* Work to be completed *
In the listing below, report how many lines include the string "Отделка", giving only that number.

* Extracted records *
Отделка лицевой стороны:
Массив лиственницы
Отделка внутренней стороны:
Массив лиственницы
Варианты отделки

--

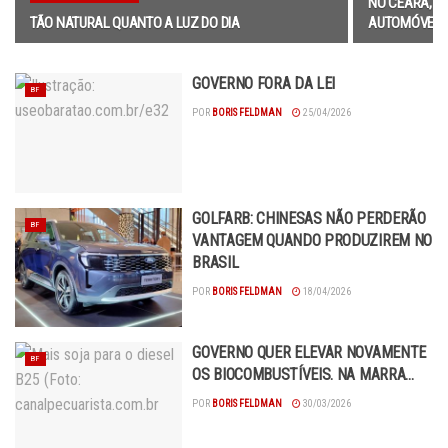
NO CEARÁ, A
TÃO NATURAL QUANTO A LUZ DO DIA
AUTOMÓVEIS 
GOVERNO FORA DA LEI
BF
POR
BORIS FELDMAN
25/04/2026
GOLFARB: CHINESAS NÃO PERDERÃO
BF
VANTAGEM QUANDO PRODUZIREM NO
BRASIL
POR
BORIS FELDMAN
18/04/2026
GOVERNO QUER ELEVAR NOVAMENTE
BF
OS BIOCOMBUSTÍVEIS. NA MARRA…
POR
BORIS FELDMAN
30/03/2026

==

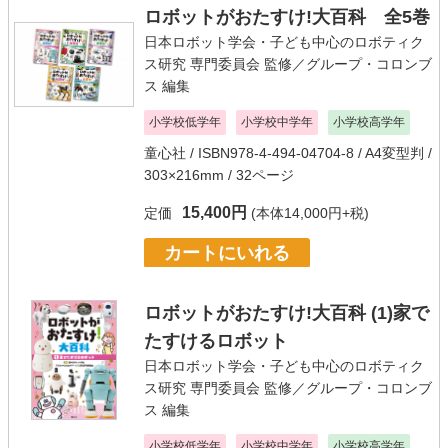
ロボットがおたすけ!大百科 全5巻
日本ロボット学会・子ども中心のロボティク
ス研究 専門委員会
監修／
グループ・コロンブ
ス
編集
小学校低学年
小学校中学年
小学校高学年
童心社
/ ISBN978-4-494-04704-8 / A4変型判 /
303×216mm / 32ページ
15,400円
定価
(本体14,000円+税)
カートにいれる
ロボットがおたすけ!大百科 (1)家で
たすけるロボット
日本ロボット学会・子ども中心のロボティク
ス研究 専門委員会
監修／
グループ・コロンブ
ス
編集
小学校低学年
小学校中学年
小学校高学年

* Exercise result *
2